O grupo social que se forma na malha das relações que produzem e que são produzidas pela capoterapia, é sólido. Relações familiares seguem esse fluxo e se tornam parte disso. Filhos e netos se orgulham em estarem presentes nos eventos e manifestações da capoterapia. Ninguém quer ficar de fora!
O carinho e a felicidade que emana das reuniões e sessões de capoterapia são contagiantes. O sorriso das pessoas, os abraços ostensivos, tudo traduz essa união e esse espírito coletivo de crescimento de paz, somado, multiplicado pela porção de cada coração ali enfileirado.
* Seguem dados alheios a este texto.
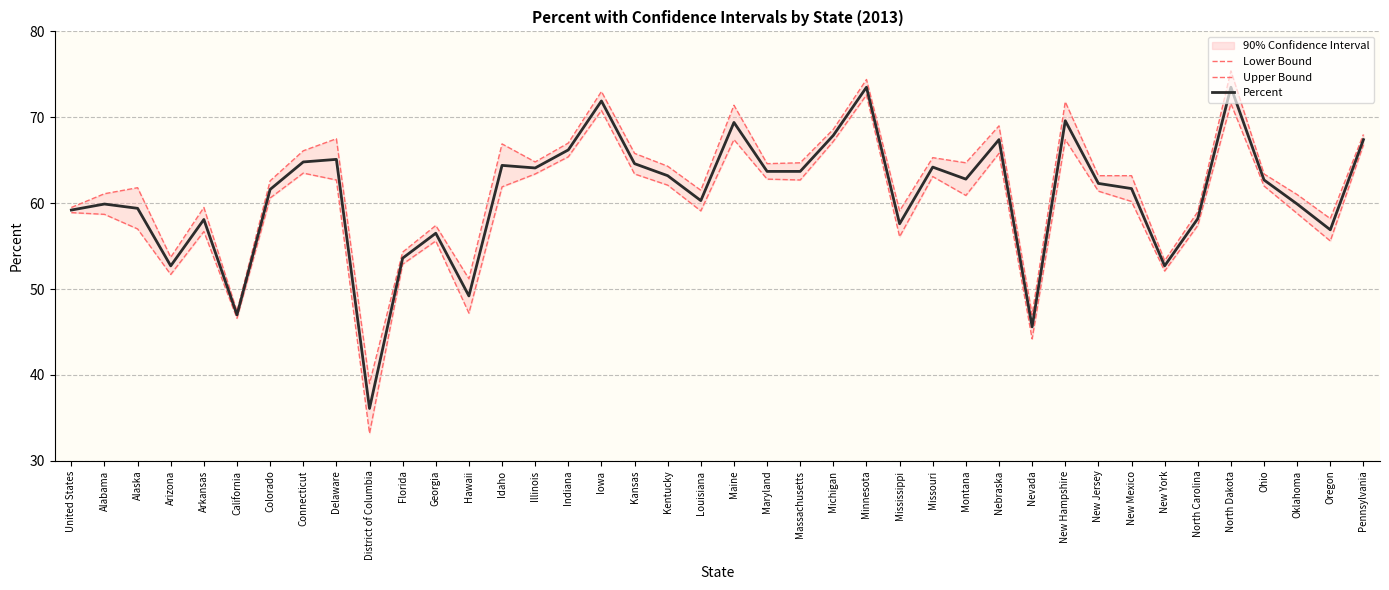

List the labels in order of Lower Bound value, largest first.

Minnesota, North Dakota, Iowa, Maine, New Hampshire, Michigan, Pennsylvania, Nebraska, Indiana, Connecticut, Illinois, Kansas, Missouri, Maryland, Delaware, Massachusetts, Kentucky, Ohio, Idaho, New Jersey, Montana, Colorado, New Mexico, Louisiana, United States, Oklahoma, Alabama, North Carolina, Alaska, Arkansas, Mississippi, Georgia, Oregon, Florida, New York, Arizona, Hawaii, California, Nevada, District of Columbia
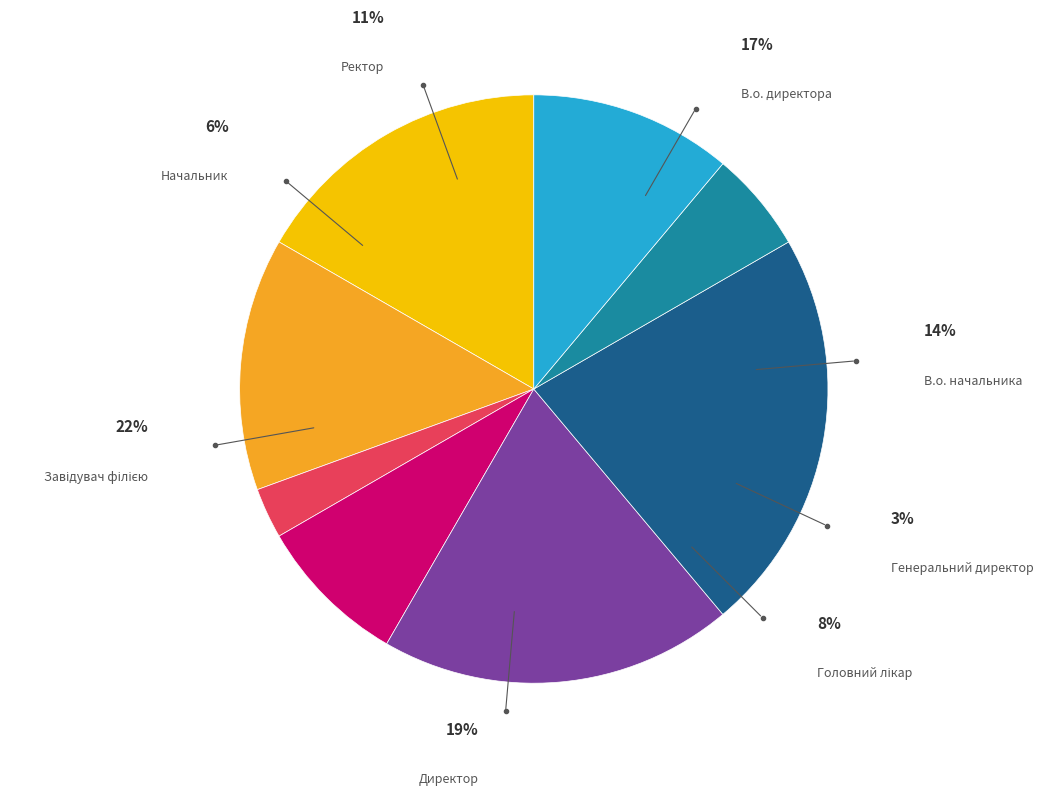

To the nearest percent, what is the difference between the Директор and Ректор slice percentages?

8%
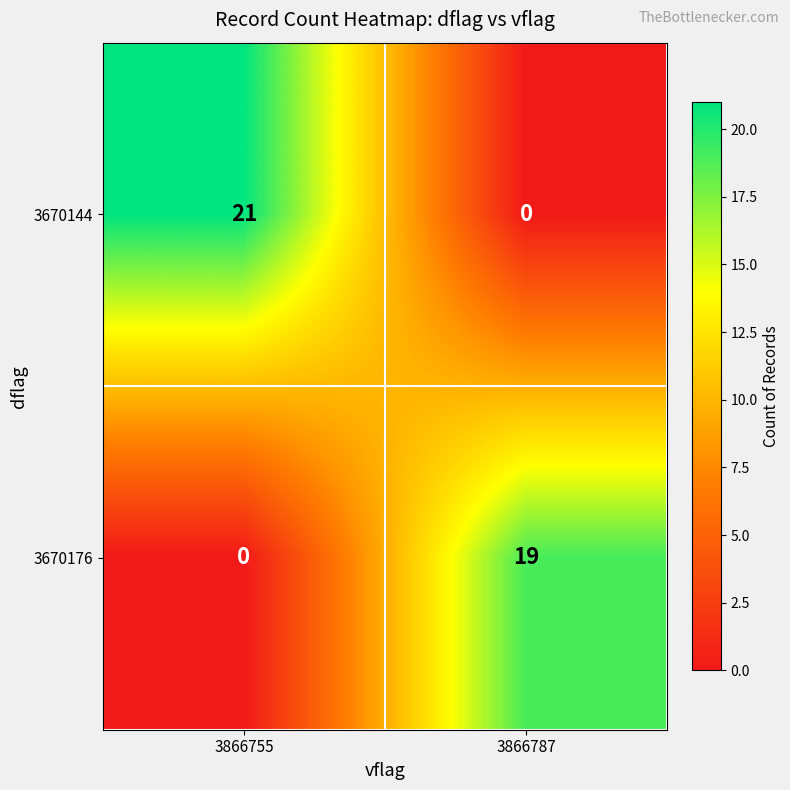

Rank the series by their maximum value, from highest to lowest.

3670144, 3670176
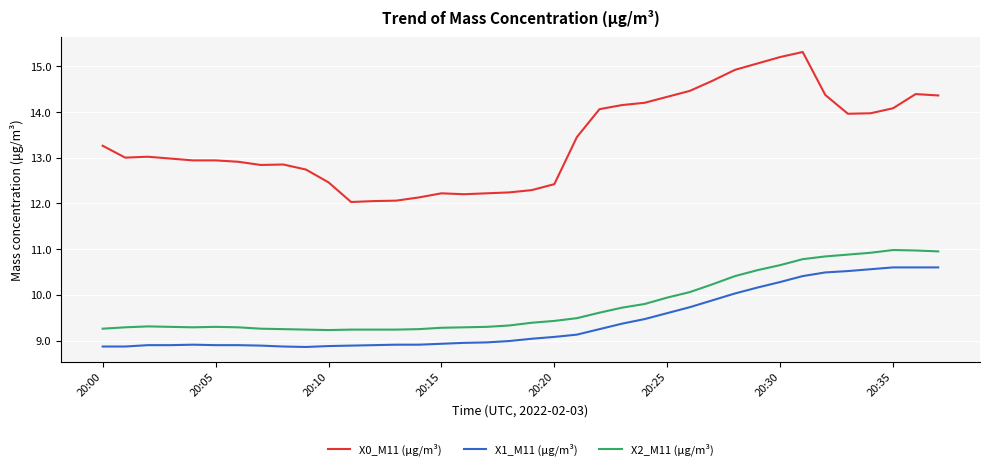

Rank the series by their maximum value, from lowest to highest.

X1_M11 (μg/m³), X2_M11 (μg/m³), X0_M11 (μg/m³)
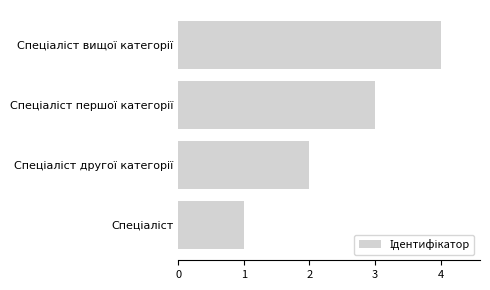

What is the greatest value displayed?

4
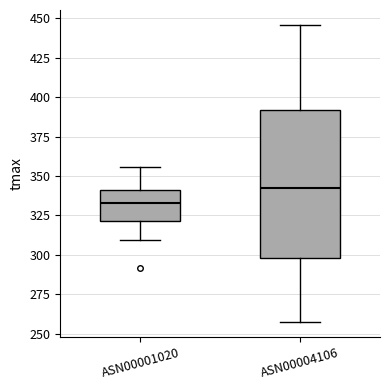

Where is the lower edge of the box for ASN00001020 on the y-axis? The values are not printed on the chart, so give them approximately, as read against the axis.

320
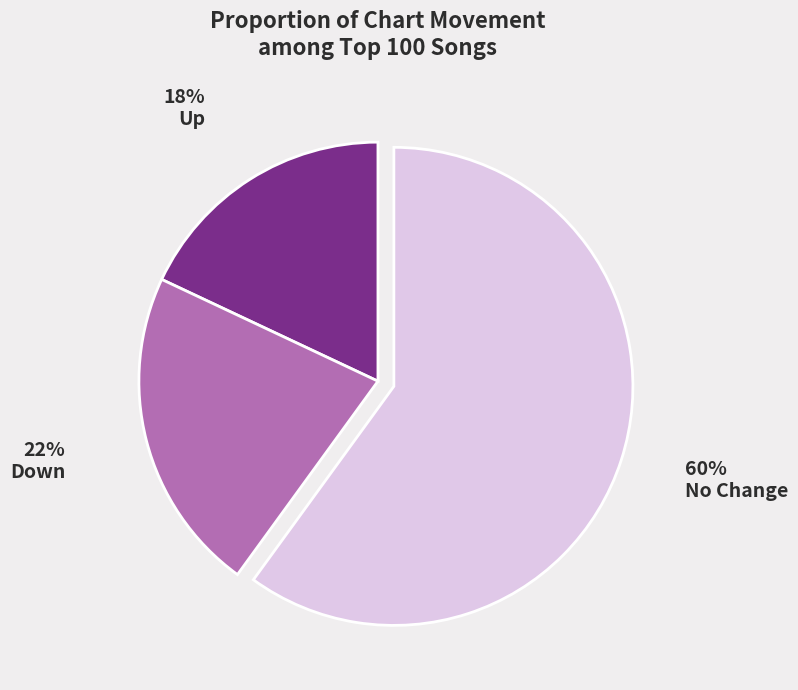

Does any single category account for the majority?

Yes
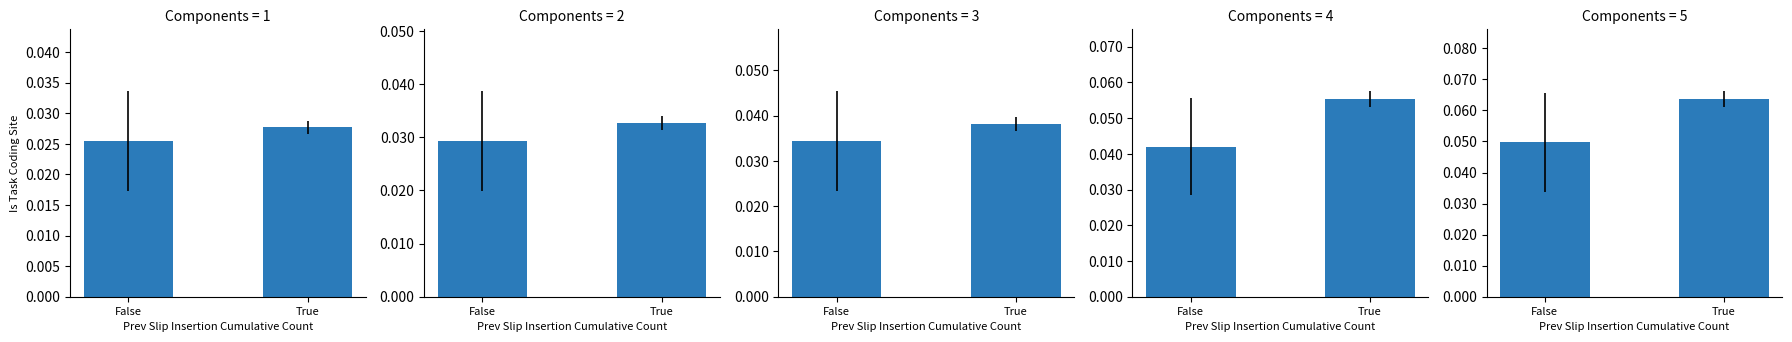

Which label corresponds to the largest value in the chart?

True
Uma só voz, respondendo em coro as perguntas cantadas pelo puxador na eterna festa, que só para quando precisa ouvir as palavras e reflexões sábias e cheias de emoção do mestre da festa, o Mestre Gilvan.
Assisti ao começo desse movimento com uma felicidade e uma empolgação que hoje sei comedida e cautelosa... Era muito acreditar no sucesso maravilhoso que o trabalho do meu amigo Mestre Gilvan atingiria com o andar da carruagem do seu esforço e com a colaboração de pessoas tão empenhadas como sua esposa, Dona Sônia, que mesmo no meio atropelado de momentos de difícil coordenação de tantas pessoas e tantas expectativas, nunca perdeu a sua serenidade e o seu sorriso gentil para todas e todos que se acercam dessa experiência.
Vejo o crescer dessa onda e dessa euforia e ainda me sinto distante de tudo, pois a vontade não é estar perto, é estar dentro, dessa maravilhosa emoção de servir a uma causa de tão relevante resultado, propiciando felicidade e melhorias de saúde e qualidade de vida às centenas de senhoras e senhores de qualquer idade, da melhor idade, do melhor da idade, colocando seus lenços coloridos no pescoço e retendo no coração o prazer de cada momento, generosamente oferecendo seus sorrisos e abraços a quem chega perto, num convite irrecusável: venha ser gente com a gente, venha ser feliz na nossa felicidade, venha pra nossa roda, venha pra nossa festa, venha viver a nossa emoção e compor conosco a alquimia no caldeirão de vida borbulhante que enche os olhos e o coração mesmo do mais cético que chega perto. Não dá para resistir.